CONSIGNE
D'après l'extrait du document, que donne au croyant la conviction que Dieu est plus puissant et plus fort que tout ?

EXTRAIT DU DOCUMENT
/---

En encourageant les prêtres, les personnes consacrées et les laïcs qui, dans ce
pays, vivent parfois jusqu’à l’héroïsme les vertus chrétiennes, je reconnais
que la distance qui nous sépare de l’idéal si exigeant du témoignage chrétien,
est parfois grande. Voilà pourquoi je fais miennes sous forme de prière ces
paroles de saint Paul : « Frères, que le Seigneur vous donne, entre
vous, et à l’égard de tous les hommes, un amour de plus en plus intense et
débordant » (1Th 3, 12). A cet égard, le témoignage des païens sur les
chrétiens de l’Eglise primitive doit rester présent à notre horizon comme un
phare : « Voyez comme ils s’aiment, ils s’aiment vraiment »
(Tertullien, Apologétique, 39, 7).
Enfin, le salut de Dieu
annoncé revêt le caractère d’une puissance invincible qui l’emportera sur tout.
En effet, après avoir annoncé à ses disciples les signes terribles qui
précéderont sa venue, Jésus conclut : « Quand ces événements
commenceront, redressez-vous et relevez la tête, car votre rédemption
approche » (Lc 21, 18). Et si saint Paul parle d’un ‘‘amour de plus
en plus intense et débordant’’, c’est que le témoignage chrétien doit refléter
cette force irrésistible dont il est question dans l’Évangile. C’est donc aussi
au sein de bouleversements inouïs que Jésus veut montrer sa grande puissance,
son inégalable gloire (cf. Lc 21, 27) et la puissance de l’amour qui ne
recule devant rien, ni devant les cieux ébranlés, ni devant la terre en feu, ni
devant la mer en furie. Dieu est plus puissant et plus fort que tout. Cette
conviction donne au croyant sérénité, courage et la force de persévérer dans le
bien face aux pires adversités. Même lorsque les forces du mal se déchaînent,
les chrétiens doivent répondre présents, la tête relevée, prêts à recevoir des
coups dans cette bataille où Dieu aura le dernier mot. Et ce mot sera
d’amour et de paix !

\---

DONNÉES ÉTUDIÉES
/---

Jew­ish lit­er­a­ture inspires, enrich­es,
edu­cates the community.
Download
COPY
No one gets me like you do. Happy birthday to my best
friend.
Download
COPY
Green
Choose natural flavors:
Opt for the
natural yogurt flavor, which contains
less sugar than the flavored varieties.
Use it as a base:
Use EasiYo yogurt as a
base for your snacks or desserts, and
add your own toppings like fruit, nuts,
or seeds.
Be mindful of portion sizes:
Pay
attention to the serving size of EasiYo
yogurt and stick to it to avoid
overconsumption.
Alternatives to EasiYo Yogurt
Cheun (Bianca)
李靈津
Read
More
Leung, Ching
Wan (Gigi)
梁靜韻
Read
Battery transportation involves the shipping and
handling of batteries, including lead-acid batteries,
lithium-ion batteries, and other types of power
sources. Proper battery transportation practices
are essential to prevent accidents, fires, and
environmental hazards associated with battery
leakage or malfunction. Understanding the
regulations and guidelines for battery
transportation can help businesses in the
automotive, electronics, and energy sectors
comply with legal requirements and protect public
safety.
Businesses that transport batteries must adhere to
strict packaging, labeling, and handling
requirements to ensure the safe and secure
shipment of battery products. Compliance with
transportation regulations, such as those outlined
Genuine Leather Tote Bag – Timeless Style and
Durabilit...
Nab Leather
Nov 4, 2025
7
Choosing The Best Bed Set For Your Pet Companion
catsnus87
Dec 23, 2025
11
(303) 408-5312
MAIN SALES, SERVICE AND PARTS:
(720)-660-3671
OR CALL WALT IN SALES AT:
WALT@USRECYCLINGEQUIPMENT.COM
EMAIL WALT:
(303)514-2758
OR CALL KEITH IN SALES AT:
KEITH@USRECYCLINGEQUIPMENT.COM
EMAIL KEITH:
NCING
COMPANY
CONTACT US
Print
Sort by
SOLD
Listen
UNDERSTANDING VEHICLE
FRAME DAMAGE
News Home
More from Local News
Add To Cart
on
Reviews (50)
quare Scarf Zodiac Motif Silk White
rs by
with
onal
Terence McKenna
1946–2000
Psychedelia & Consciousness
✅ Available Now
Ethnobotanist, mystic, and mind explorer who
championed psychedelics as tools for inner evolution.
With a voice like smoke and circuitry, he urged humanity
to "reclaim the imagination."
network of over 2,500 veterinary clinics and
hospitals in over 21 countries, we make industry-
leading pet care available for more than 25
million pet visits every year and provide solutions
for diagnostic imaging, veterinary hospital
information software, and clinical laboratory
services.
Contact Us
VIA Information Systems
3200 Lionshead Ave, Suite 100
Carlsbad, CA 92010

\---

RÉPONSE
Elle lui donne sérénité, courage et la force de persévérer dans le bien face aux pires adversités.